### REQUIREMENT
According to the theater review, how many years ago did Bob Brown first see Joe Lotito play Tevye?

### EXCERPTED TEXT
Almost a decade after leaving its South Crouse Avenue home, and many months of silence, Salt City Center for the Performing Arts – the Energizer bunny of local companies–is back on the boards with a heartfelt, frequently touching Fiddler on the Roof at the State Fairgrounds’ Empire Theater.
Company stalwart Bob Brown, who first saw Joe Lotito in the milkman Tevye role 42 years ago, dedicates his performance to the founder’s memory. Brown channels Lotito’s world-weary trudge in pulling the milk wagon, but in most other regards his Tevye is his own. Not usually known for comedy, Brown is surprisingly adept at striking sparks from well-worn lines. In his long career he’s never been more nuanced and affecting in a wide range of emotions, from giddy joy to bleak pathos.

### DATA BELOW

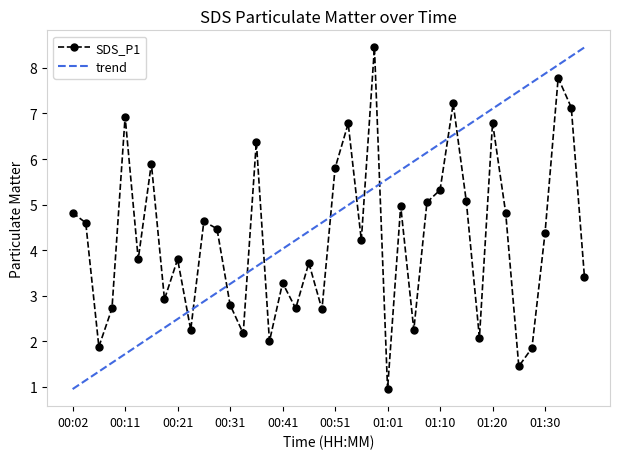

Rank the categories by value from lowest to highest.

01:01, 01:25, 01:28, 00:07, 00:38, 01:18, 00:34, 00:24, 01:05, 00:48, 00:09, 00:43, 00:31, 00:19, 00:41, 01:37, 00:46, 00:14, 00:21, 00:56, 01:30, 00:29, 00:04, 00:26, 00:02, 01:23, 01:03, 01:08, 01:15, 01:10, 00:51, 00:16, 00:36, 00:53, 01:20, 00:11, 01:35, 01:13, 01:33, 00:58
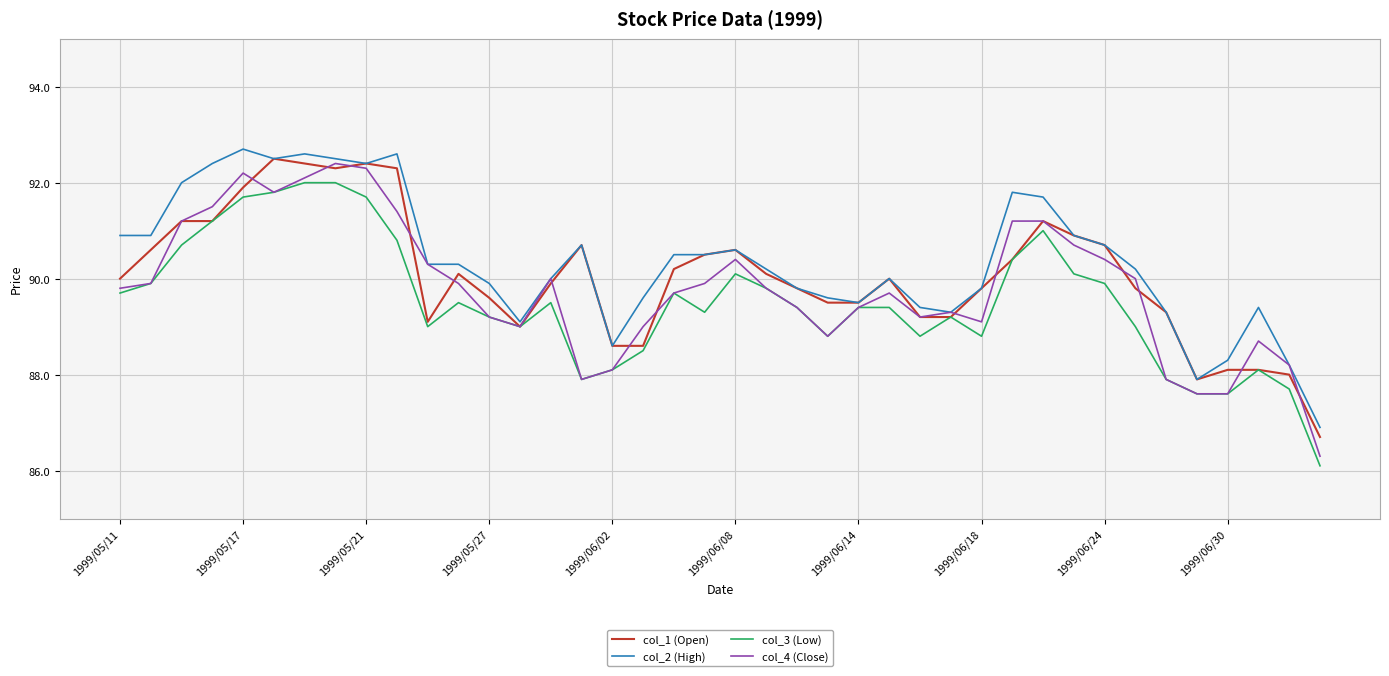

Which series has the widest spread of values?

col_4 (Close)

### ANSWER TO THE EXERCISE
42 years ago.